PROBLEM:
If a line in the records below holds the string "down", count it, and state only the final count.

DATA SUPPLIED:
=== Section Start ===

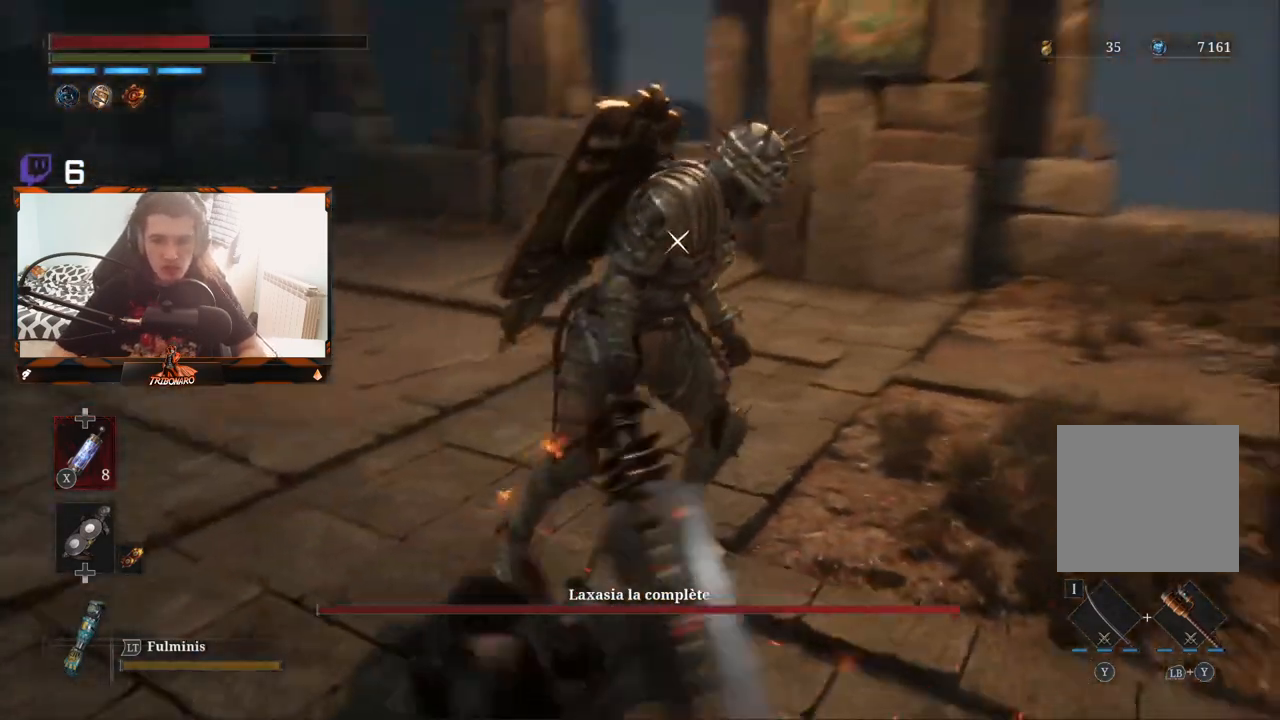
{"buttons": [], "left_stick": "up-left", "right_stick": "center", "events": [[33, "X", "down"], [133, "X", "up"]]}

=== Section End ===
=== Section Start ===

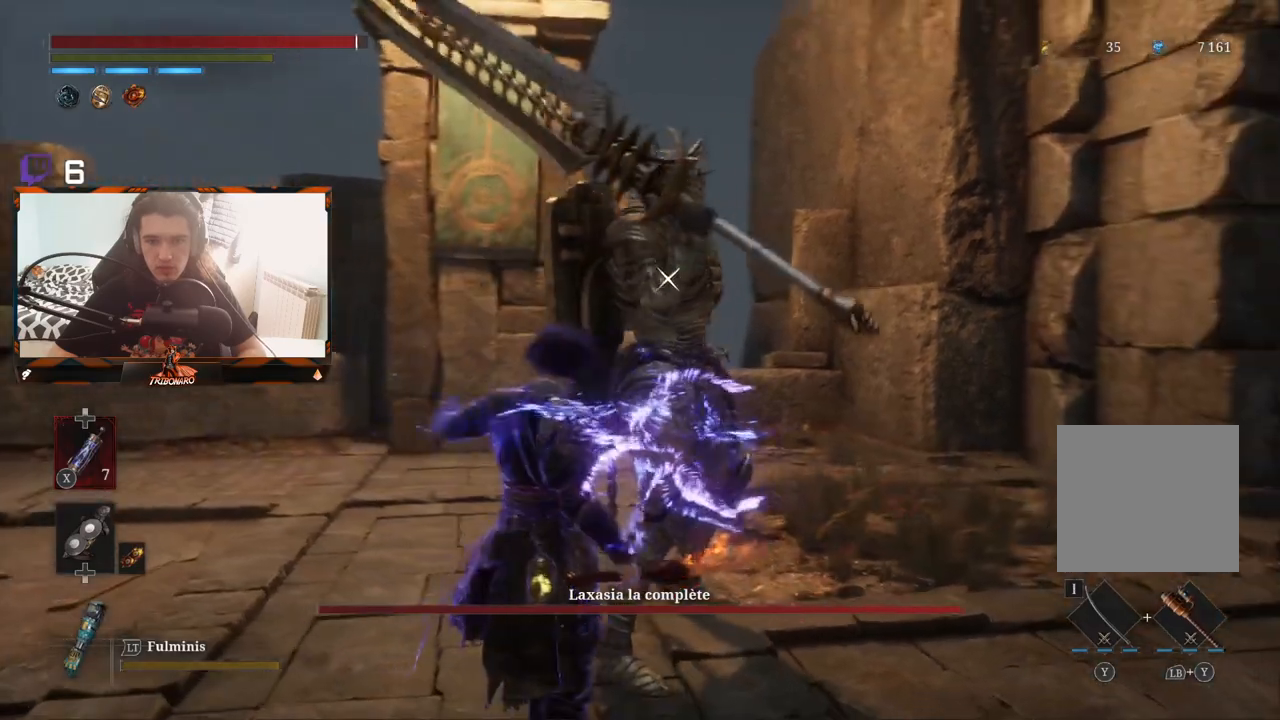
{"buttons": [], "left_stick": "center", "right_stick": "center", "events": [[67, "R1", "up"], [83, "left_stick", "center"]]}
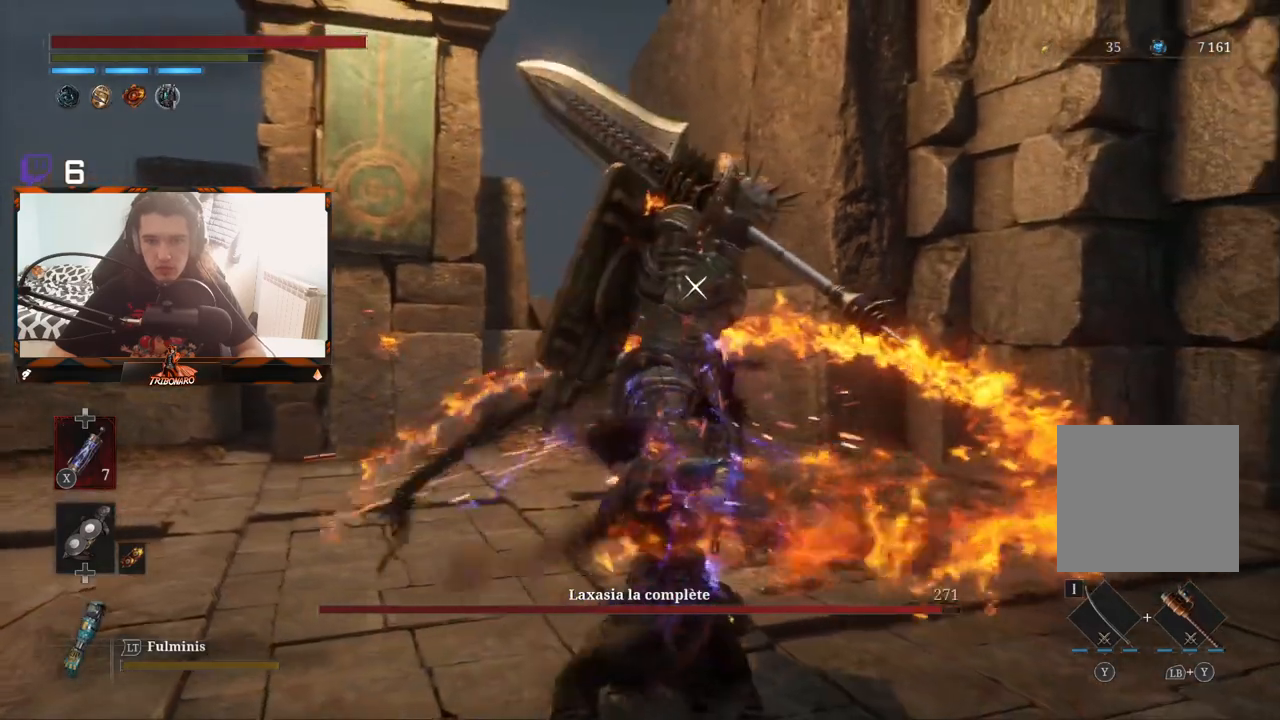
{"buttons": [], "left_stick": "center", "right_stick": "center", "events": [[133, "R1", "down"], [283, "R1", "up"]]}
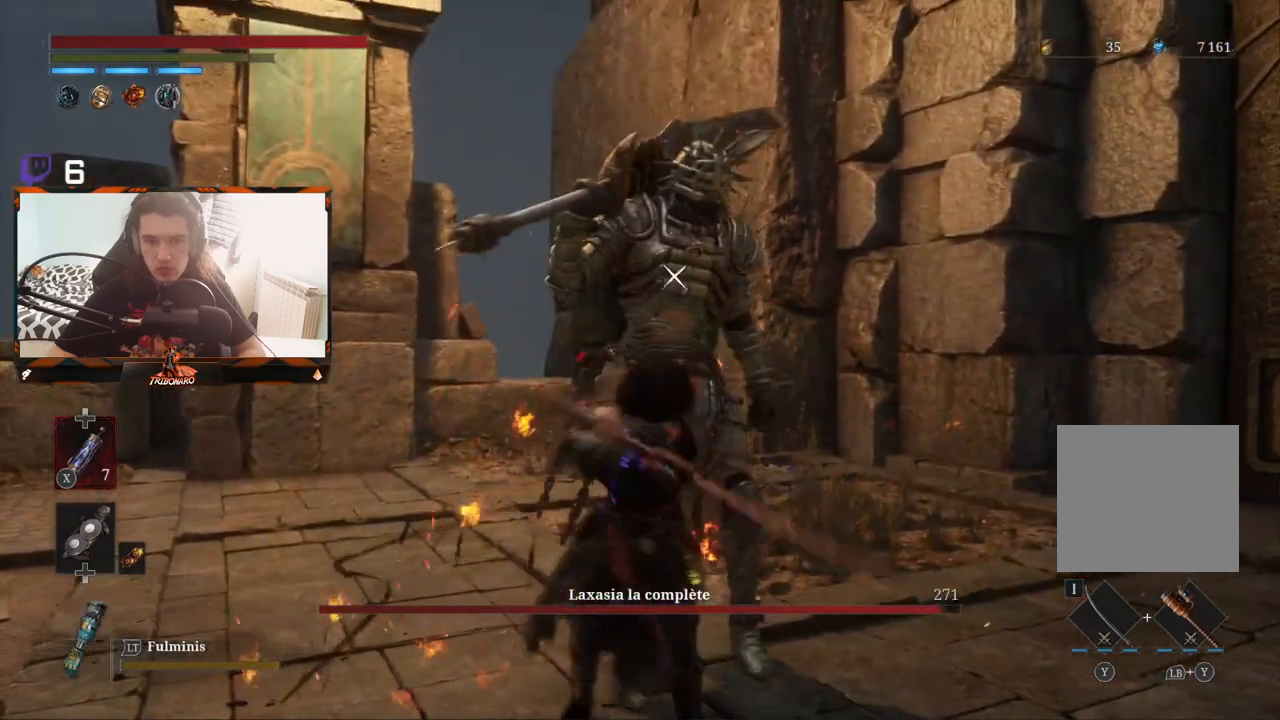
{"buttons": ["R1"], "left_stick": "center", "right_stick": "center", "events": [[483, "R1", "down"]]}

=== Section End ===

OUTPUT OF THE TASK:
3